Exercise. Extract each of the lines below word for word, without changing anything.

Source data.
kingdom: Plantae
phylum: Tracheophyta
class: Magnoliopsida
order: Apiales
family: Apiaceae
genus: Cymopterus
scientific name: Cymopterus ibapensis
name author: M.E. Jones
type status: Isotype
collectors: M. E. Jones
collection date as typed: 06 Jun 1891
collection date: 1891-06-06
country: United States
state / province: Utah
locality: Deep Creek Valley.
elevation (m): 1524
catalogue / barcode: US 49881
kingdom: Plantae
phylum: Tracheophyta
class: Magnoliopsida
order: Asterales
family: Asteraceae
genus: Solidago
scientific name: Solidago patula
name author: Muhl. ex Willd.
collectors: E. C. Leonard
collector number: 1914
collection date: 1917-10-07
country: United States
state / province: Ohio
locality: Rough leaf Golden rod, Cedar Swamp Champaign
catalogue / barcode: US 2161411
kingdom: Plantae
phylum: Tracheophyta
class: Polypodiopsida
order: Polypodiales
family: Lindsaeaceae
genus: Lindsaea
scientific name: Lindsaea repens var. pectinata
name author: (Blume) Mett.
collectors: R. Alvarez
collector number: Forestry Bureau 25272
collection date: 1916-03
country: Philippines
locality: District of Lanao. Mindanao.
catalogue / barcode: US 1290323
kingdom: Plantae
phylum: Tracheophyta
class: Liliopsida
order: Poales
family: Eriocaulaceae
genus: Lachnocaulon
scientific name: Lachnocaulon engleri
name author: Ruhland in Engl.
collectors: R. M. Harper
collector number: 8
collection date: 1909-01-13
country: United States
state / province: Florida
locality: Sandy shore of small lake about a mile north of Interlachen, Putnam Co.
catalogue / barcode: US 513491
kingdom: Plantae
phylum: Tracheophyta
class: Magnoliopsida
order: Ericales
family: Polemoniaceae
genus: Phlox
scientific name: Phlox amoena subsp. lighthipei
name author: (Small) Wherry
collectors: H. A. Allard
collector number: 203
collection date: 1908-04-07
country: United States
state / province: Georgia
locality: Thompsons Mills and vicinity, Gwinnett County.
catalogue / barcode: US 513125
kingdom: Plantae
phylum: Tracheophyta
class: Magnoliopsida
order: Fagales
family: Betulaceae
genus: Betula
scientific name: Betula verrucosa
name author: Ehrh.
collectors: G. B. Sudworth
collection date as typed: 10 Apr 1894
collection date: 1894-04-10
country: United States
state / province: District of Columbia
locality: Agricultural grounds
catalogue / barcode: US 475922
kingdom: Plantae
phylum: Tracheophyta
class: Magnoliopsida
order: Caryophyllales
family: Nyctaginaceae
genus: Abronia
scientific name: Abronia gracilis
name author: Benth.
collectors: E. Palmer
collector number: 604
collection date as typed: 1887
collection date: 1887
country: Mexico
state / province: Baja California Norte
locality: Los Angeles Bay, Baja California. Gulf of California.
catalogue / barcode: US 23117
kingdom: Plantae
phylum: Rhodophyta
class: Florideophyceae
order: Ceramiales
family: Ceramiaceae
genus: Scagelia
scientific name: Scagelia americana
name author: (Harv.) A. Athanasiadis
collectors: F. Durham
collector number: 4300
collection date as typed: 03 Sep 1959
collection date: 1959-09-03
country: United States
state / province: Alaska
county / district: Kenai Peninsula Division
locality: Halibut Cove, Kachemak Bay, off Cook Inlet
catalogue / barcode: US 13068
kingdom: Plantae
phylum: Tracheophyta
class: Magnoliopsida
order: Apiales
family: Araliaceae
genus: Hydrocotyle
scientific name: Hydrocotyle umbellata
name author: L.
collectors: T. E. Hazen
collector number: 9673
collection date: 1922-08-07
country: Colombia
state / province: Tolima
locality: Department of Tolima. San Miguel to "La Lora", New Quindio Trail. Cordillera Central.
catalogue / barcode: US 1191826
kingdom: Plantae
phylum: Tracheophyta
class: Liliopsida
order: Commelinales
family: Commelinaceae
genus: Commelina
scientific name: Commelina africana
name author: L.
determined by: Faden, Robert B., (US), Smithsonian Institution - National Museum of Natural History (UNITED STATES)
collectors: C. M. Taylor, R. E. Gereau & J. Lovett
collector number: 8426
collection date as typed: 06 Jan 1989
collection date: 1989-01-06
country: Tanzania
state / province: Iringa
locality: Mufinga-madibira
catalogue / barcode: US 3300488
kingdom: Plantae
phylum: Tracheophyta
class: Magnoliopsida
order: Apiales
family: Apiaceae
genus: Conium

Correct response.
kingdom: Plantae
phylum: Tracheophyta
class: Magnoliopsida
order: Apiales
family: Apiaceae
genus: Cymopterus
scientific name: Cymopterus ibapensis
name author: M.E. Jones
type status: Isotype
collectors: M. E. Jones
collection date as typed: 06 Jun 1891
collection date: 1891-06-06
country: United States
state / province: Utah
locality: Deep Creek Valley.
elevation (m): 1524
catalogue / barcode: US 49881
kingdom: Plantae
phylum: Tracheophyta
class: Magnoliopsida
order: Asterales
family: Asteraceae
genus: Solidago
scientific name: Solidago patula
name author: Muhl. ex Willd.
collectors: E. C. Leonard
collector number: 1914
collection date: 1917-10-07
country: United States
state / province: Ohio
locality: Rough leaf Golden rod, Cedar Swamp Champaign
catalogue / barcode: US 2161411
kingdom: Plantae
phylum: Tracheophyta
class: Polypodiopsida
order: Polypodiales
family: Lindsaeaceae
genus: Lindsaea
scientific name: Lindsaea repens var. pectinata
name author: (Blume) Mett.
collectors: R. Alvarez
collector number: Forestry Bureau 25272
collection date: 1916-03
country: Philippines
locality: District of Lanao. Mindanao.
catalogue / barcode: US 1290323
kingdom: Plantae
phylum: Tracheophyta
class: Liliopsida
order: Poales
family: Eriocaulaceae
genus: Lachnocaulon
scientific name: Lachnocaulon engleri
name author: Ruhland in Engl.
collectors: R. M. Harper
collector number: 8
collection date: 1909-01-13
country: United States
state / province: Florida
locality: Sandy shore of small lake about a mile north of Interlachen, Putnam Co.
catalogue / barcode: US 513491
kingdom: Plantae
phylum: Tracheophyta
class: Magnoliopsida
order: Ericales
family: Polemoniaceae
genus: Phlox
scientific name: Phlox amoena subsp. lighthipei
name author: (Small) Wherry
collectors: H. A. Allard
collector number: 203
collection date: 1908-04-07
country: United States
state / province: Georgia
locality: Thompsons Mills and vicinity, Gwinnett County.
catalogue / barcode: US 513125
kingdom: Plantae
phylum: Tracheophyta
class: Magnoliopsida
order: Fagales
family: Betulaceae
genus: Betula
scientific name: Betula verrucosa
name author: Ehrh.
collectors: G. B. Sudworth
collection date as typed: 10 Apr 1894
collection date: 1894-04-10
country: United States
state / province: District of Columbia
locality: Agricultural grounds
catalogue / barcode: US 475922
kingdom: Plantae
phylum: Tracheophyta
class: Magnoliopsida
order: Caryophyllales
family: Nyctaginaceae
genus: Abronia
scientific name: Abronia gracilis
name author: Benth.
collectors: E. Palmer
collector number: 604
collection date as typed: 1887
collection date: 1887
country: Mexico
state / province: Baja California Norte
locality: Los Angeles Bay, Baja California. Gulf of California.
catalogue / barcode: US 23117
kingdom: Plantae
phylum: Rhodophyta
class: Florideophyceae
order: Ceramiales
family: Ceramiaceae
genus: Scagelia
scientific name: Scagelia americana
name author: (Harv.) A. Athanasiadis
collectors: F. Durham
collector number: 4300
collection date as typed: 03 Sep 1959
collection date: 1959-09-03
country: United States
state / province: Alaska
county / district: Kenai Peninsula Division
locality: Halibut Cove, Kachemak Bay, off Cook Inlet
catalogue / barcode: US 13068
kingdom: Plantae
phylum: Tracheophyta
class: Magnoliopsida
order: Apiales
family: Araliaceae
genus: Hydrocotyle
scientific name: Hydrocotyle umbellata
name author: L.
collectors: T. E. Hazen
collector number: 9673
collection date: 1922-08-07
country: Colombia
state / province: Tolima
locality: Department of Tolima. San Miguel to "La Lora", New Quindio Trail. Cordillera Central.
catalogue / barcode: US 1191826
kingdom: Plantae
phylum: Tracheophyta
class: Liliopsida
order: Commelinales
family: Commelinaceae
genus: Commelina
scientific name: Commelina africana
name author: L.
determined by: Faden, Robert B., (US), Smithsonian Institution - National Museum of Natural History (UNITED STATES)
collectors: C. M. Taylor, R. E. Gereau & J. Lovett
collector number: 8426
collection date as typed: 06 Jan 1989
collection date: 1989-01-06
country: Tanzania
state / province: Iringa
locality: Mufinga-madibira
catalogue / barcode: US 3300488
kingdom: Plantae
phylum: Tracheophyta
class: Magnoliopsida
order: Apiales
family: Apiaceae
genus: Conium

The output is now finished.